San Francisco, June 12 (IANS) Samsung has filed a motion with the US District Court in San Jose, California, to appeal a verdict that asked the South Korean giant to pay Apple $539 million for copying patented iPhone designs - a legal battle that dates back to 2011.
Samsung thinks the verdict is wrong and wants a refund of some damages already paid, CNET reported on Monday.
It asked a court last week to either dismiss the judgment or retry the case in which the damages were decided, the report said.
Samsung was given the $539 million penalty last month as it was found infringing on five patents with Android phones it sold in 2010 and 2011.
The legal dispute between the two tech giants dates to 2011 when Apple sued Samsung. This led the South Korean tech giant to countersue the Cupertino, California-headquartered Apple in the same year, according to a report in The Korea Herald in May.
Samsung lost the case in 2012. It was ordered to pay the US tech giant more than $1 billion for infringing on three of Apple's design patents related to mobile devices -- the quick links to phone numbers, the slide-to-unlock feature and the auto-correct function.
Under the US patent law, infringement of a design patent can result in a plaintiff receiving total profits made through the product.
Samsung's lawyers appealed the case, bringing down the compensation of $1 billion to $400 million in 2015 at the US Court of Appeals for the Federal Circuit.
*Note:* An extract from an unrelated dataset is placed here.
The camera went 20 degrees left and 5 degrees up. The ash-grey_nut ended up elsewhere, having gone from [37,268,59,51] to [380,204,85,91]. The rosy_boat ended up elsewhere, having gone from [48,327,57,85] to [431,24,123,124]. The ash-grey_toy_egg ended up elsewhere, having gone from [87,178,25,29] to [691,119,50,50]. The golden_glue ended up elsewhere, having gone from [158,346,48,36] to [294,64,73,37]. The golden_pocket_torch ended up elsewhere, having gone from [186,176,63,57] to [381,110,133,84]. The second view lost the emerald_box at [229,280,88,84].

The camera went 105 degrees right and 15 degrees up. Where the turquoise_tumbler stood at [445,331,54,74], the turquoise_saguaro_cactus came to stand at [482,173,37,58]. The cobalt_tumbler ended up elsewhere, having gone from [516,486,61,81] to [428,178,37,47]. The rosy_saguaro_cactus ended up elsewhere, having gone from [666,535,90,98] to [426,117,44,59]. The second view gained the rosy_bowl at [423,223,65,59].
In an attempt to limit the compensation to profits attributable to a specific component patent in question, Samsung then appealed the lower court's ruling to the Supreme Court.
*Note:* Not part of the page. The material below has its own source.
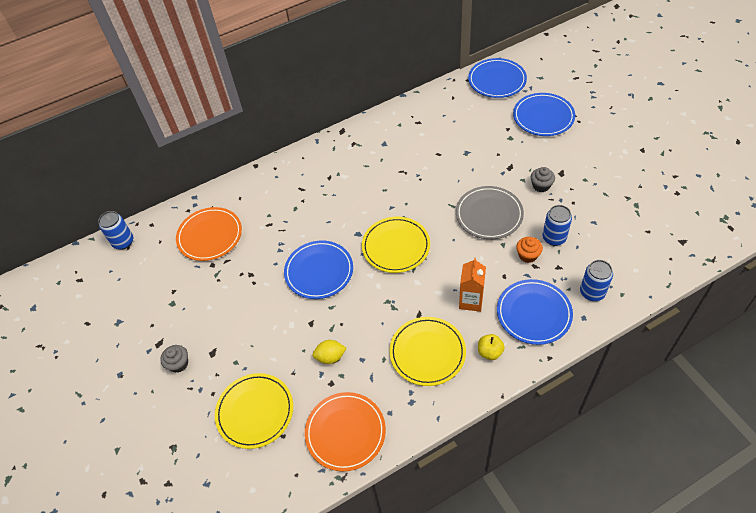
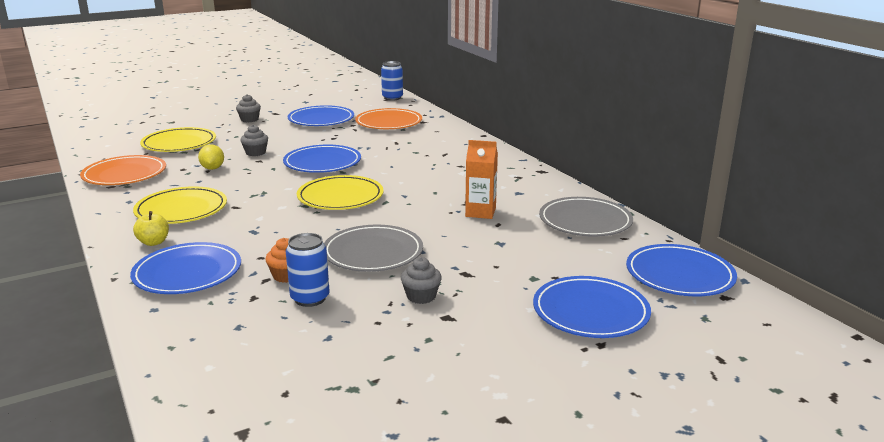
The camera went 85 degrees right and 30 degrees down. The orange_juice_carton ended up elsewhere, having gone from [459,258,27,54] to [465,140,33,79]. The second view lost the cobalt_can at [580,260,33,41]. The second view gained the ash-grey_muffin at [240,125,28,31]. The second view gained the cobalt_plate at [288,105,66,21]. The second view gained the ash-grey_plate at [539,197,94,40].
The South Korean tech behemoth argued that component design could be just a small part of a smartphone whose technologies involve more than 200,000 patents.
In late 2016, the US Supreme Court agreed with Samsung and ordered the two tech giants to negotiate a date for a retrial to settle the award money for Apple, the The Korea Herald report said.
The new appeal against the $539 million verdict suggests that the seven-year-old legal battle between the two tech giants is far from over.